Of the lines in the data below, write out exactly those from the one holding "12: (275, 841)" through the one holding "36: (323, 902)", both included.

Point tracking data:

-- Opening Marker --

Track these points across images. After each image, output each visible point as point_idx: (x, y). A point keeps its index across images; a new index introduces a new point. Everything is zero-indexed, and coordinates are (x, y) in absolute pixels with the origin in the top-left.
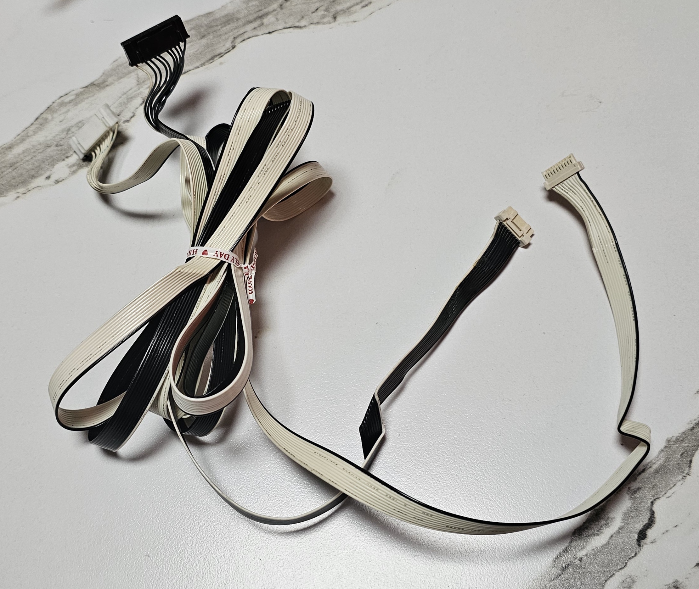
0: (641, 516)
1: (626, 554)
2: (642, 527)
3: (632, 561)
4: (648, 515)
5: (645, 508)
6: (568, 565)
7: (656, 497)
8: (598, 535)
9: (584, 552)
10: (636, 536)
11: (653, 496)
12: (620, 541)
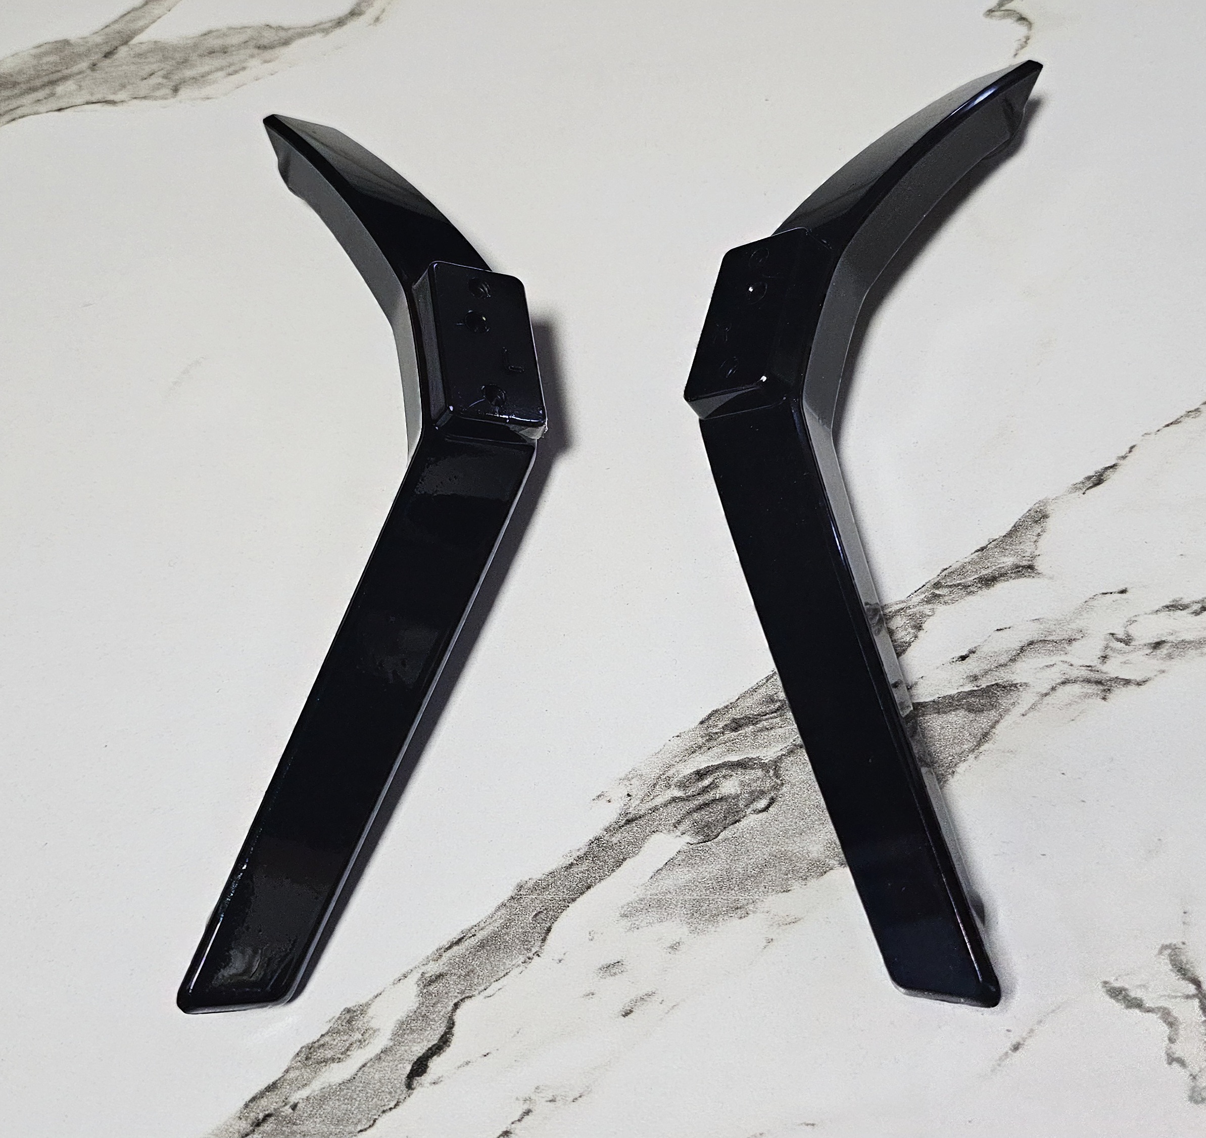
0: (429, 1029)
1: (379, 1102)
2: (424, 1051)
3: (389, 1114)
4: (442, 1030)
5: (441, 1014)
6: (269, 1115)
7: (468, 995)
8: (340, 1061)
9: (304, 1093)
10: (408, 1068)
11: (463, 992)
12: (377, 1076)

-- Closing Marker --
-- Opening Marker --

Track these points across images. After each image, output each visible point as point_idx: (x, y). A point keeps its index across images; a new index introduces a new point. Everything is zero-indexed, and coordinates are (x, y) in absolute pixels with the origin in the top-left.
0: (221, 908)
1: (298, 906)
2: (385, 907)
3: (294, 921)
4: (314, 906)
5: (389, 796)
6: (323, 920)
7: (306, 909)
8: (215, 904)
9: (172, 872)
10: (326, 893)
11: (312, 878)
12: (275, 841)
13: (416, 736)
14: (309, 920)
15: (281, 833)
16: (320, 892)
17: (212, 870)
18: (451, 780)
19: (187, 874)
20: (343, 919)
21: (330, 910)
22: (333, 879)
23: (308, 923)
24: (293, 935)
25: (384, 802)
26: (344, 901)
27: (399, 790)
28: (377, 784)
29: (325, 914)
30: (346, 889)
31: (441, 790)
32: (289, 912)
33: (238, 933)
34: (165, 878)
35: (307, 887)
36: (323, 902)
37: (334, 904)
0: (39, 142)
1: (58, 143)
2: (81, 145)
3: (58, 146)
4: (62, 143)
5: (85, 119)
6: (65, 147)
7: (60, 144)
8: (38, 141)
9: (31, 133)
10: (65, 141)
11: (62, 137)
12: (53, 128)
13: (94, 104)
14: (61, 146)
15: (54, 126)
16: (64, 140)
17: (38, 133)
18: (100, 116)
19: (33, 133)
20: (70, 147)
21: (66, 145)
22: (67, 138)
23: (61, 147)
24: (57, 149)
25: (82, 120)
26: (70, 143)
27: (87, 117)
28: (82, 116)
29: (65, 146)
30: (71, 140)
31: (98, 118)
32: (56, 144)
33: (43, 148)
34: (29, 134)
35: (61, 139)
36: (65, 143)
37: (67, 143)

-- Closing Marker --

ANSWER SPACE:
12: (275, 841)
13: (416, 736)
14: (309, 920)
15: (281, 833)
16: (320, 892)
17: (212, 870)
18: (451, 780)
19: (187, 874)
20: (343, 919)
21: (330, 910)
22: (333, 879)
23: (308, 923)
24: (293, 935)
25: (384, 802)
26: (344, 901)
27: (399, 790)
28: (377, 784)
29: (325, 914)
30: (346, 889)
31: (441, 790)
32: (289, 912)
33: (238, 933)
34: (165, 878)
35: (307, 887)
36: (323, 902)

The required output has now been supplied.